McKelvey was appointed a Member of the Order of the British Empire for services to women’s cricket in the 1981 Queen’s Birthday Honours.[7] In the 2005 Queen’s Birthday Honours she was made a Companion of the New Zealand Order of Merit for services to education.

Maureen Helen Peters (nee Dymond) (Born 1943)
The current Cricket Wellington Premier Women’s T20 club cricket competition is played annually for the Maureen Peters T20 Plate.
Maureen Helen Peters (nee Dymond) is a stalwart of Wellington and New Zealand Women’s cricket. Maureen played for New Zealand two Test matches and 16 one-day internationals. Her economy rate for the White Ferns is a staggering 1.86 runs per over.
She took 19 wickets at an average of 15.31.  She played in Wellington for many years and after she retired she became a National Selector. At last years Annual Meeting Maureen was made a Vice-President of Cricket Wellington recognising her services to women’s cricket.
Since the inception of the Maureen Peters T20 Plate in 2013, Maureen has personally presented the winning team with their silver wear annually.

Megan Gwenda Wakefield (Born 1982)
The current Premier Girls 30 Over compeition is jointly named after both Amanda Cooper & Megan Wakefield; Premier Girls Cooper Wakefield Cup.

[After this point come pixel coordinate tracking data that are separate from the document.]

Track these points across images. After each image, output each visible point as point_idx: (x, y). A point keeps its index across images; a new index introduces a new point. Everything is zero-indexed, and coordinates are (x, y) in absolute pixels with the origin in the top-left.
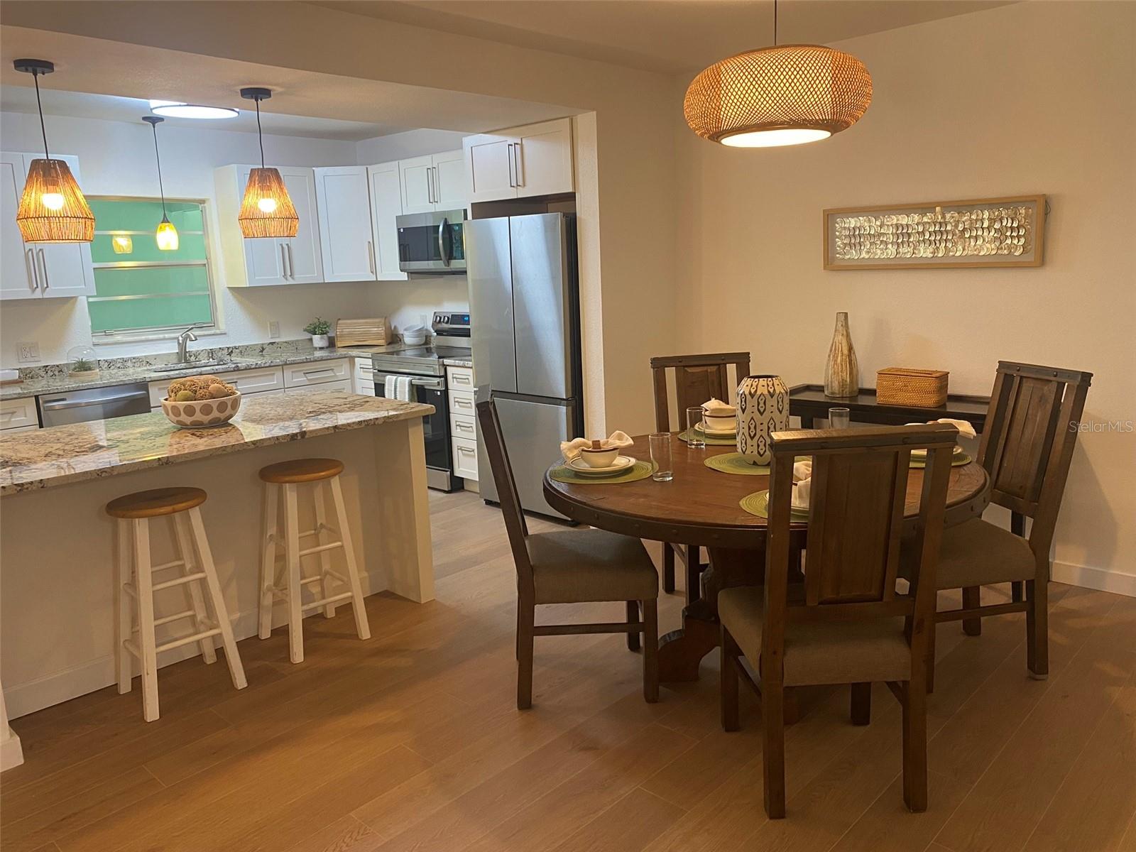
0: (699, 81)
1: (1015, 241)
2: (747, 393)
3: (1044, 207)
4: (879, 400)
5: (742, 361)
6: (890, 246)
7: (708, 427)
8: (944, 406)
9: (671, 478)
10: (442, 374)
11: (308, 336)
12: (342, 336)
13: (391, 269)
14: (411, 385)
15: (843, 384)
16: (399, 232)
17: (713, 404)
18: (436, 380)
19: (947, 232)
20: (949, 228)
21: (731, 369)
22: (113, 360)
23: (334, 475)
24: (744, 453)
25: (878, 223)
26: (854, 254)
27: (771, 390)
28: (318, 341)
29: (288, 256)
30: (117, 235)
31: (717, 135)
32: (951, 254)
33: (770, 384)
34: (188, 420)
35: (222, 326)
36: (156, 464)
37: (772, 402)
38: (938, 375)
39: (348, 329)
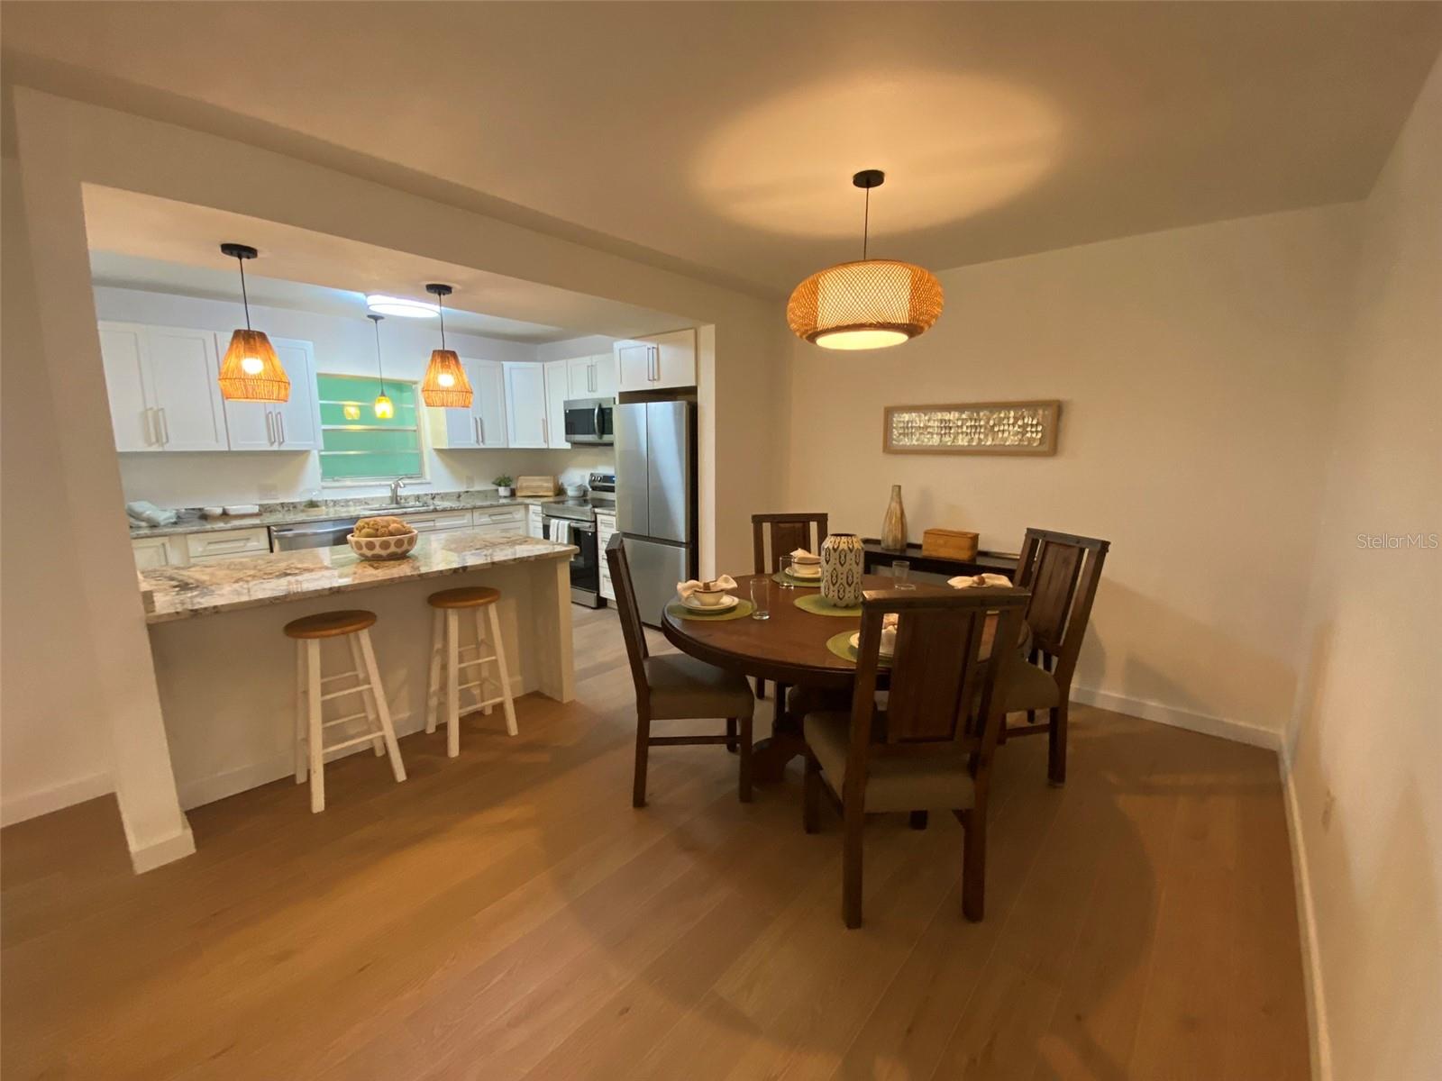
0: (801, 289)
1: (1034, 435)
2: (831, 547)
3: (1057, 411)
4: (924, 553)
5: (822, 519)
6: (935, 436)
7: (796, 571)
8: (974, 560)
9: (767, 617)
10: (593, 519)
11: (494, 487)
12: (522, 488)
13: (559, 440)
14: (570, 527)
15: (895, 540)
16: (566, 413)
17: (799, 553)
18: (588, 524)
19: (981, 427)
20: (982, 423)
21: (813, 526)
22: (339, 501)
23: (491, 602)
24: (827, 596)
25: (927, 418)
26: (906, 442)
27: (851, 547)
28: (503, 491)
29: (480, 424)
30: (350, 406)
31: (813, 336)
32: (983, 443)
33: (850, 542)
34: (369, 553)
35: (428, 477)
36: (327, 593)
37: (851, 556)
38: (969, 536)
39: (527, 483)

Megan Wakefield played provincial cricket from 2007 and captained a strong Wellington side from 2009-2013. With a destructive batting style, Megan’s highest score was 120 and she scored a total of 2686 runs from 120 matches, retiring after 91 One Day Domestic appearances for the Wellington Blaze. Dominating the club league, Wakefield was awarded the Judith Sadler Memorial Trophy for most senior club runs on five seperate occasions- four under Taita CC in 2002/03, 2003/04, 2006/07, 2008/09 and once for Johnsonville in 2009/10 before retiring from all forms of cricket after the 2012/13 season. Invested both on and off the pitch, Megan held committee positions at Taita CC and later Johnsonville CC where she also coached the clubs Premier Girls team.